> YOUR GOAL
Return only what lies between the first line of the entries and the line containing "- Yes/no confirmations", both lines included.

(Items from a dataset)
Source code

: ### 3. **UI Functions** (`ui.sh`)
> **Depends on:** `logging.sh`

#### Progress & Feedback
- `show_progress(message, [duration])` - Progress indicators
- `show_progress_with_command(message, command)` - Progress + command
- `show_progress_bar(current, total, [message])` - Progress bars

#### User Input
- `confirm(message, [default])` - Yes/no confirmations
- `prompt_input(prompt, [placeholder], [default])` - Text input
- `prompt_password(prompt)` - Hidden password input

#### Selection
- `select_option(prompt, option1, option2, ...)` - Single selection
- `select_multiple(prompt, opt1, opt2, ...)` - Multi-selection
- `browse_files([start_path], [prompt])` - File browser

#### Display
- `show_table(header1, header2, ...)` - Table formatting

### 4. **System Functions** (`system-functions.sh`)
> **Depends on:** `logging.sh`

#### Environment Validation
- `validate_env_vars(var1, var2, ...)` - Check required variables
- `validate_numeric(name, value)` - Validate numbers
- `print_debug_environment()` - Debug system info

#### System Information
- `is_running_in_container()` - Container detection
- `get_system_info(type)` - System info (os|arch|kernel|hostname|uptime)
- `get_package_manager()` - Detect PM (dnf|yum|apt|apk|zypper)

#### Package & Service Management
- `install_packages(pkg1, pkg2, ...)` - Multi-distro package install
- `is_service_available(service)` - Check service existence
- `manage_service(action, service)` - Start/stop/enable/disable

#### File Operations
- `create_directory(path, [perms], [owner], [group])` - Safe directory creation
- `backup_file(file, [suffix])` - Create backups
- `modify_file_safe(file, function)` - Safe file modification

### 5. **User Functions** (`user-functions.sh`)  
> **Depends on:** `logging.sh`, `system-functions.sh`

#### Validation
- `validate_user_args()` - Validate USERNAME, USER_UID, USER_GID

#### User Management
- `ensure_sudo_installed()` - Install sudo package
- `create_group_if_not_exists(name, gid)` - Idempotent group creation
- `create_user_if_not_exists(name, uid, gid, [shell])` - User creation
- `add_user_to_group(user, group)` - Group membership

> TASK SOLUTION
Source code

: ### 3. **UI Functions** (`ui.sh`)
> **Depends on:** `logging.sh`

#### Progress & Feedback
- `show_progress(message, [duration])` - Progress indicators
- `show_progress_with_command(message, command)` - Progress + command
- `show_progress_bar(current, total, [message])` - Progress bars

#### User Input
- `confirm(message, [default])` - Yes/no confirmations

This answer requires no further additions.